Jardine won that penalty competition but, when he missed from 12 yards in a match, Hutchison took over, only to fluff one himself against those dusky Spaniards. “I was never picked for Scotland again,” he says. That wasn’t quite true, but he remembers Coventry playing in a pre-season tournament at Easter Road when a terrace wag repeatedly reminded him of that miss. “One of my team-mates said: ‘Christ, Hutch – that was five years ago’. I said: ‘This is Scotland. They don’t forget’.”

In the World Cup, Hutchison had to be content with a place on the bench after suffering an injury against Wales. This frustrated him to the extent he contemplated quitting the squad until Law talked him out of it. “That was silly. Denis reminded me that many guys left at home would have loved to have been at the tournament.” Security was ultra-tight 
following the Olympic Village massacre in Munich two years before, which unnerved Jimmy Johnstone. “On the way to training we were followed by a helicopter, soldiers hanging out either side with machine-guns. The first time Jinky ran off the bus with his hands in the air yelling: ‘Don’t shoot – I’m Catholic!’ ” Hutchison got on against Zaire and in the Brazil match it would have been Johnstone’s turn. “But the game was going at 100 miles an hour and there only being a couple of minutes left so he said to Willie: ‘Nah, you’re okay’.”

Hutch crossed for Jordan’s equaliser against Yugoslavia and wished he could have been introduced sooner. “The first chance I got I went at their full-back and he didn’t move. We had a fantastic team in ’74 but we just ran out of time.”

If Bremner was the dominant figure when Hutchison played for Scotland then at Coventry – where fellow Scots included Holton, Ian Wallace, Willie Carr and Jim Blyth and the Sky Blues occasionally turned out in all-brown – it was Jimmy Hill. “In my time he was managing director and he did a lot for the club. There was a lot of razzmatazz: getting the colour of the city buses changed to sky blue, coming on to the pitch at Highfield Road on a horse next to Lady Godiva.

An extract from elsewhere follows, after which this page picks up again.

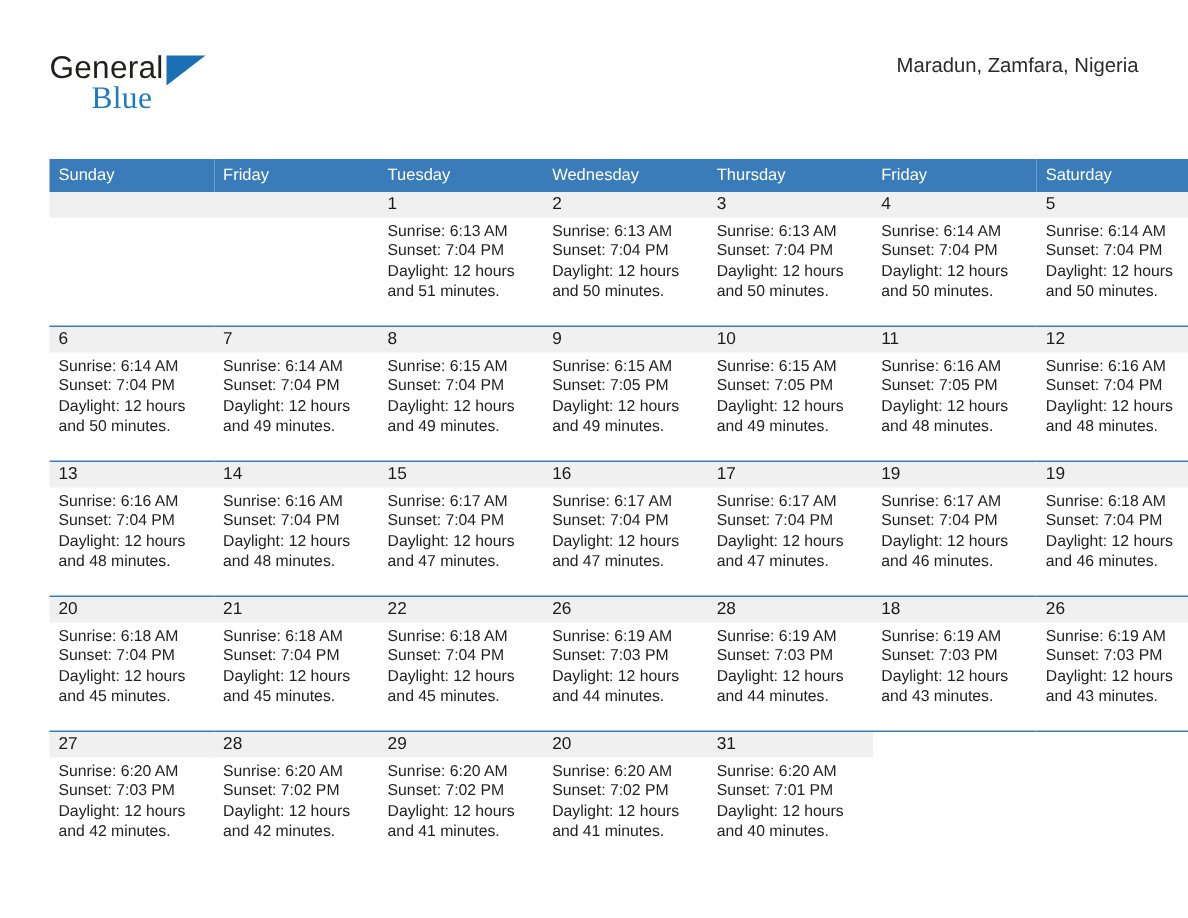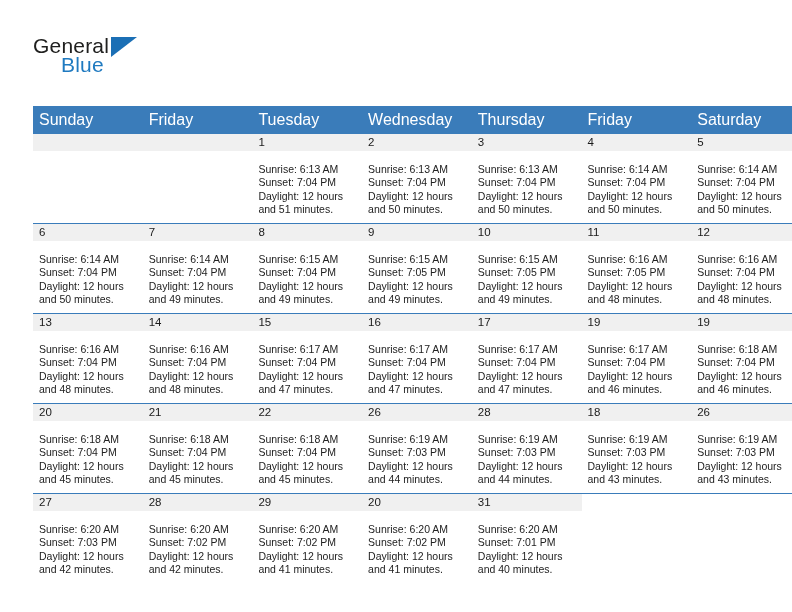"Maradun, Zamfara, Nigeria" div.cal-subtitle { html: none -> <div>Maradun, Zamfara, Nigeria</div> }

But anytime you were talking to him it only took seconds for the conversation to get round to Jimmy Hill. When the cameras came to the ground he took over from the producer: ‘Now when I’m talking I want you all looking straight at me’. And at the annual ball he’d have his wife on one side of him and his girlfriend on the other. The man had some ego.”

After his father died Hutchison gifted his Scotland shirt to Dundonald Bluebell and he rejoined it in Fife by moving back to the kingdom with his wife Irene six years ago. A grandfather who divides his time between Thornton and a static caravan in Elie, he achieved the late-career distinctions of playing until he was 46 with Merthyr Tydfil and being the oldest in Euro competition four years before with Swansea. But these tend to be forgotten next to the pub-quiz claim to notoriety of scoring both goals in the 1987 FA Cup final between his team Manchester City and Tottenham Hotspur.

For someone who, because of his highly unpromising start, has always counted his blessings, this didn’t cause the mental scarring you might think, especially given that Spurs won the replay. “I remember being interviewed by Sky Sports on some anniversary or other. It was in a cafe like this but the reporter was very rude to the woman behind the counter, ordering her to keep the place quiet. She was probably paid a pittance so I decided to have some fun with the reporter and annoy him. ‘So Tommy’, he said, ‘what did it feel like to score at both ends?’ ‘I didn’t’, I said, ‘both goals went in the same end’. He shouted ‘Cut’ and began again. ‘What did it feel like to score with two headers?’ ‘I didn’t – their equaliser came off my shoulder’. ‘Cut.’ The woman couldn’t stop laughing.”

Tea ladies, as Mister Gentlemen would tell you, can be very encouraging to young footballers and should always be treated with respect.